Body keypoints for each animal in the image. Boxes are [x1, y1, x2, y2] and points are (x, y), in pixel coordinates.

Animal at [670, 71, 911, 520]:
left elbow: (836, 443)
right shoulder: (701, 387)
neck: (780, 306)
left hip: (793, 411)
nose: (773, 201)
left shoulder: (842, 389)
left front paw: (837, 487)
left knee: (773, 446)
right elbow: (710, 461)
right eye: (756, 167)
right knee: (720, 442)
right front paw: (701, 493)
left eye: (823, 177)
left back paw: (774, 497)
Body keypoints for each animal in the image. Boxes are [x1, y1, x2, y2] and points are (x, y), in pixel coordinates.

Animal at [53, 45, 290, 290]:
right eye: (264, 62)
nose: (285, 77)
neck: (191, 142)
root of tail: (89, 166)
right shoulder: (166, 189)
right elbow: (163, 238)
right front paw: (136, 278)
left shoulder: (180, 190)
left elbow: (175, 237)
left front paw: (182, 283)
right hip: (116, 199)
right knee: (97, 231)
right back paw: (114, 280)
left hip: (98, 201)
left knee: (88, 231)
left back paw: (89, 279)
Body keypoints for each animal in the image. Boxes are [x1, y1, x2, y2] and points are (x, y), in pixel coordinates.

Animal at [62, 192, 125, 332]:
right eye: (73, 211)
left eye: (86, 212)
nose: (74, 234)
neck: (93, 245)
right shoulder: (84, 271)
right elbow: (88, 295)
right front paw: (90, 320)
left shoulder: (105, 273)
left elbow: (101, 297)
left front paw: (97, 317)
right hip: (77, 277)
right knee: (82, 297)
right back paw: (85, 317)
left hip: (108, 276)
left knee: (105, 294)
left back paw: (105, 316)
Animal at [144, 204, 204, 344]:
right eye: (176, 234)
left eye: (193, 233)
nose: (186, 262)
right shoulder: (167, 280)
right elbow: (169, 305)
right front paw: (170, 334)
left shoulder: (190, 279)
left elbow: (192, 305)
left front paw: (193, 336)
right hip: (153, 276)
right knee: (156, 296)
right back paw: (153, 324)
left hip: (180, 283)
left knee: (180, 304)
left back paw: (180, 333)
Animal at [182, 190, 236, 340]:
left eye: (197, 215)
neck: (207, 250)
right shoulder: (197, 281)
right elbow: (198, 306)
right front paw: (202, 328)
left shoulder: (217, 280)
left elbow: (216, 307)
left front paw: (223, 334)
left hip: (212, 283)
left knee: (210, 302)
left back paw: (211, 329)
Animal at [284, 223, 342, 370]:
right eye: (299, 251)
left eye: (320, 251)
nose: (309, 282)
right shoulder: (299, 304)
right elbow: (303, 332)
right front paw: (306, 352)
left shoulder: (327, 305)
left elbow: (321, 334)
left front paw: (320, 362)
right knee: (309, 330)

» Required action
An exact copy of the lines from the one containing "right knee: (82, 297)" through the last line of the material, both included, is to be printed, and nothing else.

» Solution to this task
right knee: (82, 297)
right back paw: (85, 317)
left hip: (108, 276)
left knee: (105, 294)
left back paw: (105, 316)
Animal at [144, 204, 204, 344]:
right eye: (176, 234)
left eye: (193, 233)
nose: (186, 262)
right shoulder: (167, 280)
right elbow: (169, 305)
right front paw: (170, 334)
left shoulder: (190, 279)
left elbow: (192, 305)
left front paw: (193, 336)
right hip: (153, 276)
right knee: (156, 296)
right back paw: (153, 324)
left hip: (180, 283)
left knee: (180, 304)
left back paw: (180, 333)
Animal at [182, 190, 236, 340]:
left eye: (197, 215)
neck: (207, 250)
right shoulder: (197, 281)
right elbow: (198, 306)
right front paw: (202, 328)
left shoulder: (217, 280)
left elbow: (216, 307)
left front paw: (223, 334)
left hip: (212, 283)
left knee: (210, 302)
left back paw: (211, 329)
Animal at [284, 223, 342, 370]:
right eye: (299, 251)
left eye: (320, 251)
nose: (309, 282)
right shoulder: (299, 304)
right elbow: (303, 332)
right front paw: (306, 352)
left shoulder: (327, 305)
left elbow: (321, 334)
left front paw: (320, 362)
right knee: (309, 330)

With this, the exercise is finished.